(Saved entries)
··········

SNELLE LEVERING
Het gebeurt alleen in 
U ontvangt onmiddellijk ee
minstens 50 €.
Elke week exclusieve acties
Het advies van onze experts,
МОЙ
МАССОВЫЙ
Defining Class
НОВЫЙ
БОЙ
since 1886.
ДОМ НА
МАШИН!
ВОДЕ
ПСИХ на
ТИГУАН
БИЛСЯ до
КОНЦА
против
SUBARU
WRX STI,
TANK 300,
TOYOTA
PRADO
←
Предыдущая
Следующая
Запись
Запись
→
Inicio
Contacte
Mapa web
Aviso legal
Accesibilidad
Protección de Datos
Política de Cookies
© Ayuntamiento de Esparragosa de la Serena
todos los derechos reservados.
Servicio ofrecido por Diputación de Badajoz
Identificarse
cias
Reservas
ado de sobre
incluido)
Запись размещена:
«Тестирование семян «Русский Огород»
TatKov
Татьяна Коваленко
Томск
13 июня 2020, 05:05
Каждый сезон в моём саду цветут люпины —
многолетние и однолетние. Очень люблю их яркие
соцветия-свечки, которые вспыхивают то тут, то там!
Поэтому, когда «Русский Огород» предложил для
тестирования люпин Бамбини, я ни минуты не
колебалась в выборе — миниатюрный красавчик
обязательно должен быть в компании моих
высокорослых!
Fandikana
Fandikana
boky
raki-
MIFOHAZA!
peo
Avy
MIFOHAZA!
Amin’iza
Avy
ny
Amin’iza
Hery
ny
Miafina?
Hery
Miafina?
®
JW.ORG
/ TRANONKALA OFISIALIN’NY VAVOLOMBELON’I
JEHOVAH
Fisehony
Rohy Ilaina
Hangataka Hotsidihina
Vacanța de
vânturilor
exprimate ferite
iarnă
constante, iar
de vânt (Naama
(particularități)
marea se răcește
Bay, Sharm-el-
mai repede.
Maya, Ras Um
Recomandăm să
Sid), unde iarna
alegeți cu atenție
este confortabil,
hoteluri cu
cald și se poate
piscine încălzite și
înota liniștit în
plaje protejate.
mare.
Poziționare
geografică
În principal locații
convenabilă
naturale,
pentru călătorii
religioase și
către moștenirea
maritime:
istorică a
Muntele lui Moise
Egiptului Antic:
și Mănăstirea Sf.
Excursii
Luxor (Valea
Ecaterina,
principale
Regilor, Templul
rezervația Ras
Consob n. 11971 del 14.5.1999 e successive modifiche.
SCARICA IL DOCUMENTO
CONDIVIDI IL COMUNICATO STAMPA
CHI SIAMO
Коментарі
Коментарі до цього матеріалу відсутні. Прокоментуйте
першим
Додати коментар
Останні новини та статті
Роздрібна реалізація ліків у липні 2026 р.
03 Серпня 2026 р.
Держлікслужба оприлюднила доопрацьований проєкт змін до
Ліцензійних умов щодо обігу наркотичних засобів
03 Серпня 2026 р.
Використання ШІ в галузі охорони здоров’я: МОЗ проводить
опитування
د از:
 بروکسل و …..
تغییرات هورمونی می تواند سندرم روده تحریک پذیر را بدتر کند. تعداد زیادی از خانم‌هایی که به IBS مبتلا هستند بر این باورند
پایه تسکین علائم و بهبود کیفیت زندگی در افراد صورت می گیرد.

··········

WHAT YOU ARE ASKED TO DO »
Count the lines in the listing above that contain the string "Русский", with case counting. Reply with the number alone.

EXERCISE ANSWER »
2